A partir de notre expérience nous avons identifié des principes récurrents lorsqu’on recours à ce support de modélisation :

  • L’enchaînement des 5 opérations mentales : Situer – Problématiser – Systématiser – Contextualiser – identifier des moyens d’Activation ( acronyme : SiProSysC.A ) permet de communiquer à d’autres (ou en se parlant à soi-même) : « voilà la Situation Problématique Systématique Contextualisable et Activable que je chercher à améliorer »,
  • Une sous-opération mentale « plus simple » permet d’entrer dans l’utilisation du modèle, celle qui consiste à faire une liste numérotée des problèmes que l’on rencontre dans sa vie et et sur lesquels on souhaitent agir,
  • Si réfléchir à des « problèmes » à lister n’est pas adapté à la personne; une autre sous-opération mentale consiste à faire une liste numérotée des « situations vécues » ou des « conditions de vie » que la personne veut changer ou améliorer,
  • A chaque problème exprimé, ou à chaque groupe de problèmes méritant d’être considéré comme un ensemble, une situation de vie délimitable dans l’espace et dans le temps peut être associée,
  • Chaque situation de vie méritant une amélioration peut être décrite en terme de problèmes à traiter étant associés à la situation qui « pose problème »,
  • Dès qu’une situation avec son espace-temps est précisée, un contexte est identifiable, au moment où cette identification a lieu, la perception du problème situé / de la situation-problème peut être modifiée,
  • L’effort de systématisation, peut être amorcée par une simple opération de classement des problèmes listés, en les classant par groupes, par sous-groupes, par sous-sous groupes selon les capacités de précision de la personne concernée et le niveau de complexité de la situation problématique,
  • Lorsqu’elle est aboutie, la systématisation doit permettre de lire une situation problématique en tant qu’ensemble d’éléments (problèmes infra-groupes de problèmes) avec première caractérisation des liens et des principes d’interactions entre les éléments listés,
  • A chaque problème exprimé se trouve associé (plus ou moins explicitement) des jugements de valeur sur telle ou telle situation de vie,
  • Lorsqu’on a abouti à la représentation d’un système de problèmes situés, produisant la représentation d’une situation problématique, cette situation problématique doit pouvoir être réexaminée et éventuellement reprécisée à l’aune des éléments de contextualisation associables à chaque problème et à l’ensemble des problèmes faisant système,
  • Cet ensemble « situation problématique systématisé contextualisé » peut être révisé à tout moment, par exemple par insertion ou par exclusion du système de certains problèmes, ou encore par redéfinition du périmètre de la situation problématique à traiter,
  • L’opération mentale qui consiste à identifier des opportunités d’activation peut intervenir à tout autre moment dans le processus d’explicitation de la situation problématique,
  • Dans l’ordre du discours, il est préférable de respecter l’ordre d’énonciation : Situer – Problématiser – Systématiser – Contextualiser – identifier des moyens d’Activation
  • Dans la pratique lors d’un continuum de pensée/langage ( qui prendra des formes variées d’évocation / suggestion / réflexion / expression / figuration / verbalisation… ) aboutissant à une représentation précise de tel problème, chaque problème peut être associé à une ou plusieurs actions permettant d’agir sur lui
  • La question suivante peut être aidante : en face de tel problème que je viens d’énoncer quelle action pourrait être engagée qui agirait sur le problème ? Elle peut être mobilisée à n’importe quel moment du processus d’explicitation.

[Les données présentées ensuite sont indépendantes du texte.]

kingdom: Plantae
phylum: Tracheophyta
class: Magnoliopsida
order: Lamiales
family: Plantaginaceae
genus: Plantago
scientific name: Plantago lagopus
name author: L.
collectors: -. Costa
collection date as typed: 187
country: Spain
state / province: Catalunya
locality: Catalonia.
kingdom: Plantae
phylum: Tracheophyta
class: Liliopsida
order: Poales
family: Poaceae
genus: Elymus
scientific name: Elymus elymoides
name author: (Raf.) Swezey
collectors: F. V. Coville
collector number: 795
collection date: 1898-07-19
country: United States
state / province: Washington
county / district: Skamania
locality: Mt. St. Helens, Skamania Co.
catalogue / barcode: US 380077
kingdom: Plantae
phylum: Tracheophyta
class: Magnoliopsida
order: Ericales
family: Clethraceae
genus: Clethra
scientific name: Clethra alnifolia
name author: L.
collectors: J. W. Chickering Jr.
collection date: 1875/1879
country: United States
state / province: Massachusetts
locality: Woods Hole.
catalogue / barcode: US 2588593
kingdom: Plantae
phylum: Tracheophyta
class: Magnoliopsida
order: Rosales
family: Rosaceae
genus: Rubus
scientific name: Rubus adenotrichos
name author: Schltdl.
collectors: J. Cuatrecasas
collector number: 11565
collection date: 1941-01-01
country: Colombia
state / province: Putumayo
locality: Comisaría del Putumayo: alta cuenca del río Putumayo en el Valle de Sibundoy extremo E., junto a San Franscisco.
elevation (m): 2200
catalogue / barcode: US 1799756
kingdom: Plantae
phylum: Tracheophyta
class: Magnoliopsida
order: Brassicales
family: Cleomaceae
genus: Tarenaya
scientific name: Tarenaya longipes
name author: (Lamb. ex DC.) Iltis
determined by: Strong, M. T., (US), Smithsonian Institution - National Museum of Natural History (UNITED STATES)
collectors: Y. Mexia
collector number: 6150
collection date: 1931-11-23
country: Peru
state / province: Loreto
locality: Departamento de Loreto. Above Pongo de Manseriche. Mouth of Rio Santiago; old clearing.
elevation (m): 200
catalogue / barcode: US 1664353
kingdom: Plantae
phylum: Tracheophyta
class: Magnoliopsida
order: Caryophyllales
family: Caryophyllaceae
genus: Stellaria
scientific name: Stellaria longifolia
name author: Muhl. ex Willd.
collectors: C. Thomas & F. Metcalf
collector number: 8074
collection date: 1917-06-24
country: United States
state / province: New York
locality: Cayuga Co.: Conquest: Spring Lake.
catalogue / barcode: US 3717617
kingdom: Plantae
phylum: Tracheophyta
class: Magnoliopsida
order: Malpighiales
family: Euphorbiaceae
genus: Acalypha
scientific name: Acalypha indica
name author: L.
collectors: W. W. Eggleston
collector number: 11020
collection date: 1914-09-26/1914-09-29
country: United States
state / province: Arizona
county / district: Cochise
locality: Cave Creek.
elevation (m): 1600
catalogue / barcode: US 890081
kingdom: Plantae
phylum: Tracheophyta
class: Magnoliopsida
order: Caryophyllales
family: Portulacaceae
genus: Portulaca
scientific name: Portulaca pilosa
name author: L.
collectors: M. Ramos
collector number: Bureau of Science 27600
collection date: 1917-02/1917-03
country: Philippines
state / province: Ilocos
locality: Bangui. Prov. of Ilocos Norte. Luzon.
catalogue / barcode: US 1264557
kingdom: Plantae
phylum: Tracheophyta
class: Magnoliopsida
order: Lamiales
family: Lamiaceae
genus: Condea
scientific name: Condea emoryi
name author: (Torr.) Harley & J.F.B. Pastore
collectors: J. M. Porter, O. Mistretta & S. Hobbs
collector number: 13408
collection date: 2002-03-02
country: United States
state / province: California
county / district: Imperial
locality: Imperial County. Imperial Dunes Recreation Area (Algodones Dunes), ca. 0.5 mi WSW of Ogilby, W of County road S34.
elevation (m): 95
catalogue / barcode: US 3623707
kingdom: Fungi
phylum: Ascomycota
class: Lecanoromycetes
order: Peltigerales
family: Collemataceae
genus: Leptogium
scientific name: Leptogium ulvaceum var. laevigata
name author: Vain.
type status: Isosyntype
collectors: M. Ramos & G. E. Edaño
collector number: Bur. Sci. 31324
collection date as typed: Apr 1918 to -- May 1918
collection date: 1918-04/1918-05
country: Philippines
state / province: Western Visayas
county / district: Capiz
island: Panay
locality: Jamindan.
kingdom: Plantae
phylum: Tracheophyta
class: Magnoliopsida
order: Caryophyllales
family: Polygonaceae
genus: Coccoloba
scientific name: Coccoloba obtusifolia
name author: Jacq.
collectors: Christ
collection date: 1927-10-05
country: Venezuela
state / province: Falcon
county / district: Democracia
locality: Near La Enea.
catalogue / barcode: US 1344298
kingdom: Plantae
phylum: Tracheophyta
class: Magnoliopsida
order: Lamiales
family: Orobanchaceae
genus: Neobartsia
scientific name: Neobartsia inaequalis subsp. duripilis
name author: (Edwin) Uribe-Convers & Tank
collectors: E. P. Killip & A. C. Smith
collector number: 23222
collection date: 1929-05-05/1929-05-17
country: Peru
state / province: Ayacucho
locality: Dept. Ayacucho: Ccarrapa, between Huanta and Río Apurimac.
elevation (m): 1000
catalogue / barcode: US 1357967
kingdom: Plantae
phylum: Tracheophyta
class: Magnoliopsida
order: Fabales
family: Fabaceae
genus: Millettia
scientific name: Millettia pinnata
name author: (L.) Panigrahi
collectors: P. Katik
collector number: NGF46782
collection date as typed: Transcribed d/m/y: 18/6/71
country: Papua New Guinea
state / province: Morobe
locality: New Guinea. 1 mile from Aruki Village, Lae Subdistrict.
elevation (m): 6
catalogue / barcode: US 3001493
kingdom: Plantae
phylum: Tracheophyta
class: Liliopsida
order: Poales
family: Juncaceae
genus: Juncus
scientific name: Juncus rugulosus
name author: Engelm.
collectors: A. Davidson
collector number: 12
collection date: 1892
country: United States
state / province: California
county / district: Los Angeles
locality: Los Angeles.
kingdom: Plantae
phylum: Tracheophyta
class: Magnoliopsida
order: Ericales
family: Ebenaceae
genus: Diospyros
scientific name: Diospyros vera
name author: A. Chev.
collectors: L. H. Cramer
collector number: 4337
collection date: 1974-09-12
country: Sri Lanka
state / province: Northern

  • Un travail de reformulation est requis après celui de cette explicitation de la situation problématique. Il s’agira de présenter et proposer une réflexion partagée, voire des aides à la décision, pour agir en connaissance , et pour mieux connaître avant de décider comment agir, après avoir présenté la situation problématique dans des termes appropriables et actionnables par les personnes concernées.